Inexplicably, there remains outside the Audrain Medical Center in Mexico, Mo., no appropriate obelisk commemorating the birth of yours truly on November 17, 1951 – sixty-one years ago tomorrow.

The family into which I was born lived eleven miles down the road in Auxvasse (population 507 as of the 1950 census), where my father ran a general store.

November 17 fell on a Saturday, the one day of the week farm families came to town to load up on provisions. Thanksgiving was five days away, so business was sure to be extra brisk. Not wanting to miss a moment of mercantile action, my father, when my mother called the store late that morning to tell him her time had come, dispatched my 16-year-old brother to drive her to the hospital.

It was snowing. My mother, the world’s most skittish passenger under the best of circumstances, reacts to riding in a car while it's snowing as if balls of fire were falling from the sky. Her screams of terror (from the snow), pain (from the contractions), and fury (at her husband for his cavalier dismissal of her distress) made the drive miserable for my brother, who dropped her off and returned to the store, where dad put him to work. 

Around six o’clock that evening, the doctor called to inform my father I had arrived.
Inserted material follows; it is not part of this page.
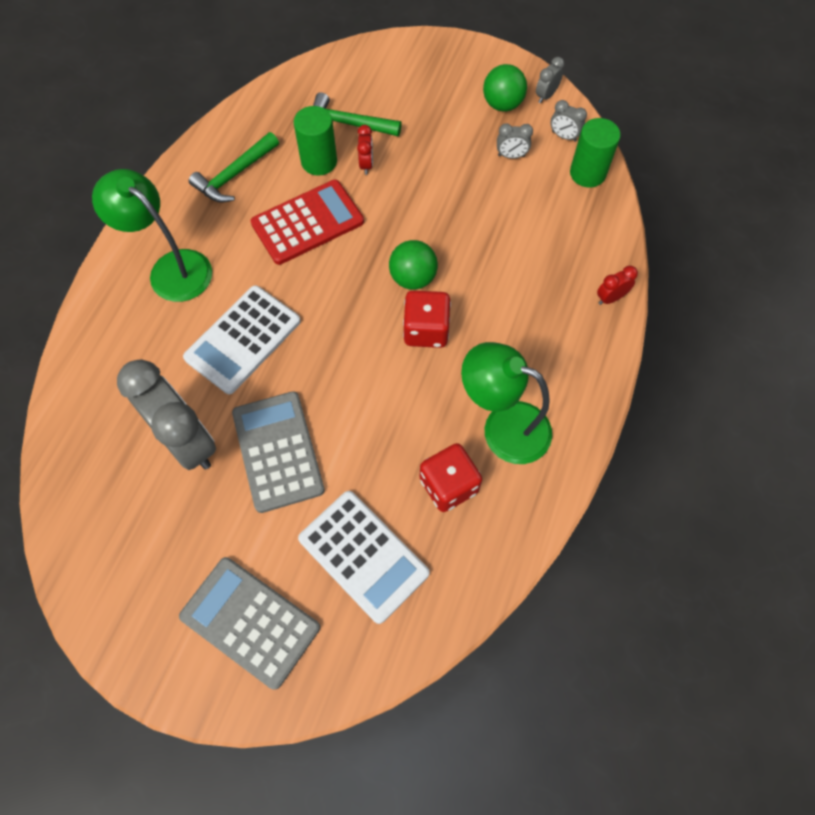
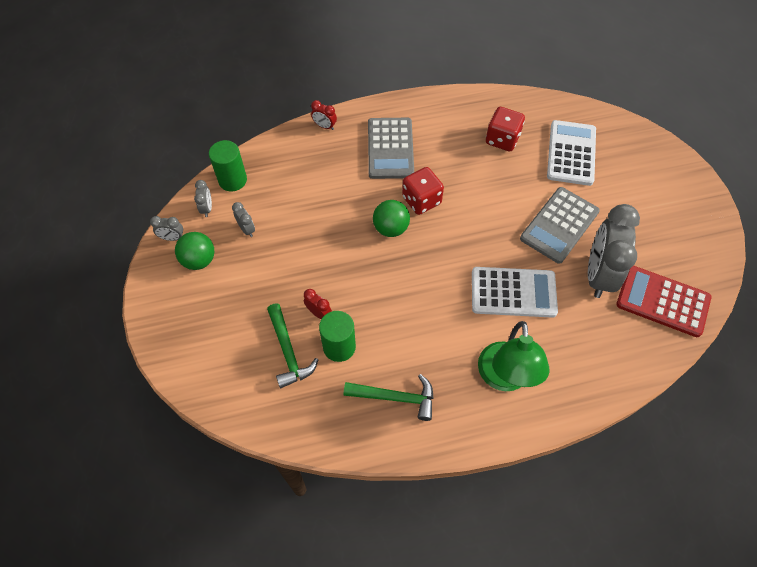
camera: 125 degrees left, 5 degrees down
(250, 621) = (647, 179): grey calculator -> grey calculator (390, 148)
(307, 223) = (398, 316): red calculator -> red calculator (662, 301)
(366, 164) = (319, 313): red clock -> red clock turned 75 degrees clockwise
(503, 426) = (448, 134): green lamp -> none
Dad announced the news to a store full of customers. One of his clerks was wrapping sausages he tossed up in the air and let plop to the floor, declaring, “I’ll be goddamned – a boy!”
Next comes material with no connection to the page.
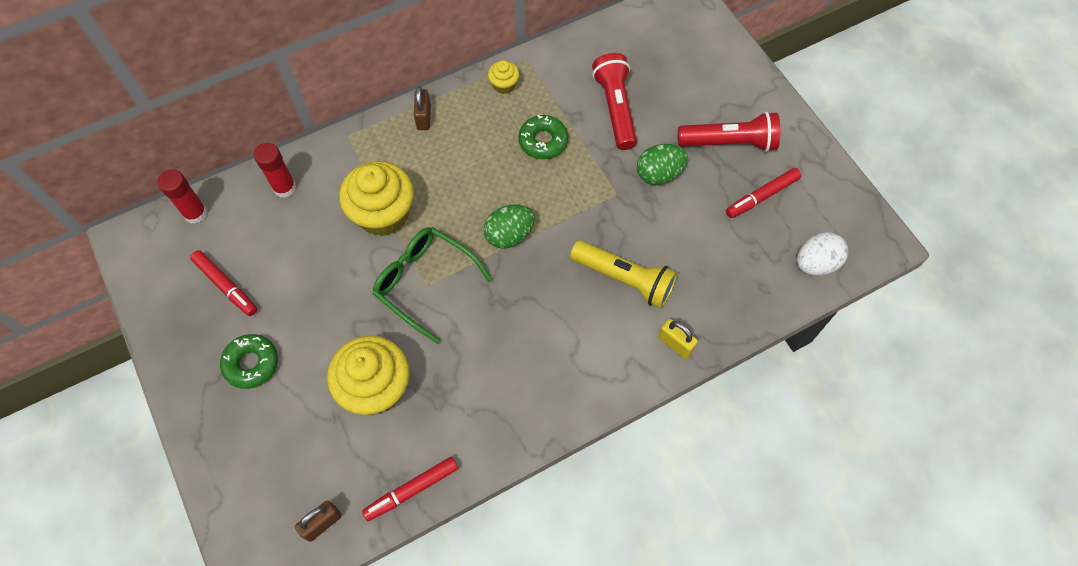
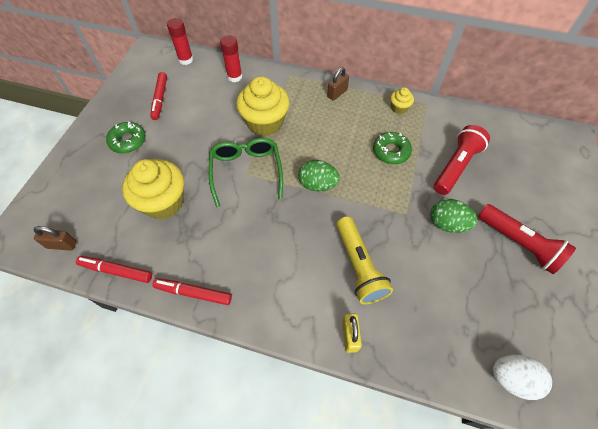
camera: 45 degrees right, 5 degrees down
(762, 196) = (511, 296): red marker -> red marker (193, 293)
My mother, to this day, is still angry that my father didn’t drive her to the hospital and hang around the waiting room, but I understand. 

Things were different back then. Men weren’t expected to “participate” in the births of their children as were men of my generation who, after weeks of Lamaze classes, learned our role was limited to handing out ice chips wrapped in gauze while encouraging our wives to breathe “he-he-he" as they struggled to expel creatures with heads the size of cantaloupes. 

My father couldn't have done anything, other than smoke cigarettes and pace back and forth, had he gone to the hospital. So he elected to stay behind and do something useful: He worked. 

This past summer, when my brother, sister and I were cleaning out our mother’s house – she sold it after moving into assisted living -- we ran across our father’s leather-bound ledger, in which he carefully recorded each day’s receipts. On Nov. 17, 1951, Dryden's General Store rang up nearly $400. That was huge. 

After he closed up shop that night, my father drove through the snow to visit his wife and new son. 

Wish I could have been there to see his reaction as he stood there in his overcoat, hat in hand, peering through the nursery window.

Come to think of it, I was. But I don't remember a thing.


  1. Tom, you were an adorable baby. I know Ruby is so proud of you. Tell me, how many times when you were a kid did your mother say to you, "I forged through the snow scared to death just to have you, and THIS is HOW you repay me??


    1. Thanks, Carol! That's not me. I was an ugly baby. It's a stock photo. Photography hadn't been invented yet.